A single stretch of the material below is to be transcribed exactly, starting at the line with "system_model.SystemDesign.export()" and ending after the line with "This is how".

Start of Supplied material

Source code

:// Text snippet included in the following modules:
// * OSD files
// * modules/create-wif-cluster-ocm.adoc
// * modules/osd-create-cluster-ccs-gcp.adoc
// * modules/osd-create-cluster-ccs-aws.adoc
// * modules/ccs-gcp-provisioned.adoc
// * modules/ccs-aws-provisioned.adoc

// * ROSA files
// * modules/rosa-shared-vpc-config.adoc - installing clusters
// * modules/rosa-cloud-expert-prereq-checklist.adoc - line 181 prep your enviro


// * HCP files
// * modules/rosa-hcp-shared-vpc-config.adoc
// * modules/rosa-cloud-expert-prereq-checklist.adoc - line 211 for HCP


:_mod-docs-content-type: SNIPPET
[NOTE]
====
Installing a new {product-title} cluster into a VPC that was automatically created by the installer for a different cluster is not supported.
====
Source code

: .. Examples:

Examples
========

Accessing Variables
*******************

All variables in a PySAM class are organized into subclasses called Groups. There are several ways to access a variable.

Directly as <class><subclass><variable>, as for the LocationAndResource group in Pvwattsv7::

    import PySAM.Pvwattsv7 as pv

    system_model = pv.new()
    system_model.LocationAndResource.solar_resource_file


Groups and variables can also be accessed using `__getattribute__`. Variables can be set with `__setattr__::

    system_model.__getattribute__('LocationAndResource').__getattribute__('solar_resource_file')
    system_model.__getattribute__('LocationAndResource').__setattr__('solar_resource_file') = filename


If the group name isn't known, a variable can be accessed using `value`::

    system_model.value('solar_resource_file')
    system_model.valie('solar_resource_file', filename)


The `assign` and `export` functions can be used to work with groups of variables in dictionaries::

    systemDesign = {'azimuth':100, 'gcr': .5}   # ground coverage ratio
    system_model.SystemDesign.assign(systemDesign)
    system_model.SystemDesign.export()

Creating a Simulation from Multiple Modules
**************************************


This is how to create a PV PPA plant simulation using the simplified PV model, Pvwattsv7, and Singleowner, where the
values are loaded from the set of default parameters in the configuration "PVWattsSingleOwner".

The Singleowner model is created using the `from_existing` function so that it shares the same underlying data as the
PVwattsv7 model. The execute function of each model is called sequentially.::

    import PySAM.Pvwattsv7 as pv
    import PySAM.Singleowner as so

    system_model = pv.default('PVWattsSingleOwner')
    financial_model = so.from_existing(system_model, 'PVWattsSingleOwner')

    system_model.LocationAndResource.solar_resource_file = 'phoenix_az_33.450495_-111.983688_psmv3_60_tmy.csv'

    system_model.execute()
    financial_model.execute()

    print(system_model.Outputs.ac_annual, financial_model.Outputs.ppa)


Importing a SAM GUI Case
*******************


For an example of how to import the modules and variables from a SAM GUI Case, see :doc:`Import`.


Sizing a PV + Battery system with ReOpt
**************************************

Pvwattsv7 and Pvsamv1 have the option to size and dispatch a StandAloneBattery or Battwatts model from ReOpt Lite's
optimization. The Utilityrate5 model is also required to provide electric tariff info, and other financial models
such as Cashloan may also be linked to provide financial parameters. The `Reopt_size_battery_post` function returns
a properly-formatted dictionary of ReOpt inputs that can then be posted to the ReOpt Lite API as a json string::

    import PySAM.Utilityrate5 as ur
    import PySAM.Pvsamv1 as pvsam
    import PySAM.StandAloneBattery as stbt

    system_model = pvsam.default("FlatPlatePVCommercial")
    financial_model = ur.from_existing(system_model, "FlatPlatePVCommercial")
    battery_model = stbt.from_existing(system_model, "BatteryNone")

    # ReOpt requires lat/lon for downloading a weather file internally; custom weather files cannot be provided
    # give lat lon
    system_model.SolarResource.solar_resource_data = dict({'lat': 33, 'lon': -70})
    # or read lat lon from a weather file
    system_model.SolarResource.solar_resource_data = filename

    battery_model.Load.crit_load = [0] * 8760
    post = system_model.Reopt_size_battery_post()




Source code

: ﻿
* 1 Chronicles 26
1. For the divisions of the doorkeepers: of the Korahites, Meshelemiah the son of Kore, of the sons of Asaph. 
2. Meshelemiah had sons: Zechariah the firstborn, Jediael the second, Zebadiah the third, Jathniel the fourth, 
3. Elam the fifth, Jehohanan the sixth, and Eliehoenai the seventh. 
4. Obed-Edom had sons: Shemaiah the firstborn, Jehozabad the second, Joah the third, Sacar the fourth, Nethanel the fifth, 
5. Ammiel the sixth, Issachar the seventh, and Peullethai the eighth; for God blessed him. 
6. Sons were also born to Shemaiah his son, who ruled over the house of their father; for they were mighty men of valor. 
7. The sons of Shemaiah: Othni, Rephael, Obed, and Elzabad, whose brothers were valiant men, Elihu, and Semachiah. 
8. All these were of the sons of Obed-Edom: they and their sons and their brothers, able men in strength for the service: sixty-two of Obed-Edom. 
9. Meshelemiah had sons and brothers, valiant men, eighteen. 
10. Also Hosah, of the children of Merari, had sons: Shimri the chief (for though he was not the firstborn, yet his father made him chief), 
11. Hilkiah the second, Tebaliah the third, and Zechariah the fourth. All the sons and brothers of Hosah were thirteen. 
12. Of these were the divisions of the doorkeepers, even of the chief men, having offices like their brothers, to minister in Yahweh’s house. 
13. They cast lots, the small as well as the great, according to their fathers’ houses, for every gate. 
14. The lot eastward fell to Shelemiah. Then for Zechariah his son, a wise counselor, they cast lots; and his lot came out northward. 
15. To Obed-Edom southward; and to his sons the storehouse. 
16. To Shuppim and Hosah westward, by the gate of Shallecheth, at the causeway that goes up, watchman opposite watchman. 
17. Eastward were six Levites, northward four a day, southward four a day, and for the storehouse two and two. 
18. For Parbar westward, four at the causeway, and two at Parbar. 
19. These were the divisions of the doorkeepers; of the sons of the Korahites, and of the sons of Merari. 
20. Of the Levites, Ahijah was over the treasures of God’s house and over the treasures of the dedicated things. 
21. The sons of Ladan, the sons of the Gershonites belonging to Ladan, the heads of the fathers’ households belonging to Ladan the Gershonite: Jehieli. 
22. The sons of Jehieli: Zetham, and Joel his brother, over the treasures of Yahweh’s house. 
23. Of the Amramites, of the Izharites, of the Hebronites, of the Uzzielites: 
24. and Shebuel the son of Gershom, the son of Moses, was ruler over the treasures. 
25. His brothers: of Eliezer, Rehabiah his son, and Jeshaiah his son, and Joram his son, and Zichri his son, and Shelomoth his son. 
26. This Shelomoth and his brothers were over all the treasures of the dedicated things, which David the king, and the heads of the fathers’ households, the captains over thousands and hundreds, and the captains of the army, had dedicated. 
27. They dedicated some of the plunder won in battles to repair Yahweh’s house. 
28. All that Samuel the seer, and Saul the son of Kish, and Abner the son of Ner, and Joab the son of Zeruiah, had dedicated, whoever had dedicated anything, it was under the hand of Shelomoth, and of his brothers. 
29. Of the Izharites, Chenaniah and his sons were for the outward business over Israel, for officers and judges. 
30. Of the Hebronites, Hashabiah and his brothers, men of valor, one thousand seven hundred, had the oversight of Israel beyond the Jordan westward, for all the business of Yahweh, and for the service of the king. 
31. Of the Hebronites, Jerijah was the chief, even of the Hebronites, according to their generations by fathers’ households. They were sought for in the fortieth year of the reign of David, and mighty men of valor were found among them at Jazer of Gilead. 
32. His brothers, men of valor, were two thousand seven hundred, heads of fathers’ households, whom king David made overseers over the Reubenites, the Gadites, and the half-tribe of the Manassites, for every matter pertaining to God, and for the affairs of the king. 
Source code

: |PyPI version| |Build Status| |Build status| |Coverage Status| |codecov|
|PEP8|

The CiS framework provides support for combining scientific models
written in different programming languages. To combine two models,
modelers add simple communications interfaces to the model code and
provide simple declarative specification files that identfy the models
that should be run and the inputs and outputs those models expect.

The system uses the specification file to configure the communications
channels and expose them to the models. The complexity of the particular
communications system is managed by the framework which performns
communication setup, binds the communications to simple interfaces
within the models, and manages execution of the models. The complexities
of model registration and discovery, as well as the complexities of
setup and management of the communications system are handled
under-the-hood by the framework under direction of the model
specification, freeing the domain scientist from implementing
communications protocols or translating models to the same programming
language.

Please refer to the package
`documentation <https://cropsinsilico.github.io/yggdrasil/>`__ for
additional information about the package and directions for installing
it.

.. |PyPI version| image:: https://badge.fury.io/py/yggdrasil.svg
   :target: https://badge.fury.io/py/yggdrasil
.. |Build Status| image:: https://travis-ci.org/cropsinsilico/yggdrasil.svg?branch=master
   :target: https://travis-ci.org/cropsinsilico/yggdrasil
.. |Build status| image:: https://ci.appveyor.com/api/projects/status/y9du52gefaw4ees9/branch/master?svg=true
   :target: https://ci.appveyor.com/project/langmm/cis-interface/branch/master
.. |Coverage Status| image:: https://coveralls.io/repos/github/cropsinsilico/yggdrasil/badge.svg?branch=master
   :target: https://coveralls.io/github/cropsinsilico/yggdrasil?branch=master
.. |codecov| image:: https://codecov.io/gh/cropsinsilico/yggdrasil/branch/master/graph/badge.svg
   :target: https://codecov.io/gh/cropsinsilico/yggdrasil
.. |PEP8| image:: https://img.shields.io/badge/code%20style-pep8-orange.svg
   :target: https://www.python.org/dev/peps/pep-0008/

End of Supplied material

**Output below:**
    system_model.SystemDesign.export()

Creating a Simulation from Multiple Modules
**************************************


This is how to create a PV PPA plant simulation using the simplified PV model, Pvwattsv7, and Singleowner, where the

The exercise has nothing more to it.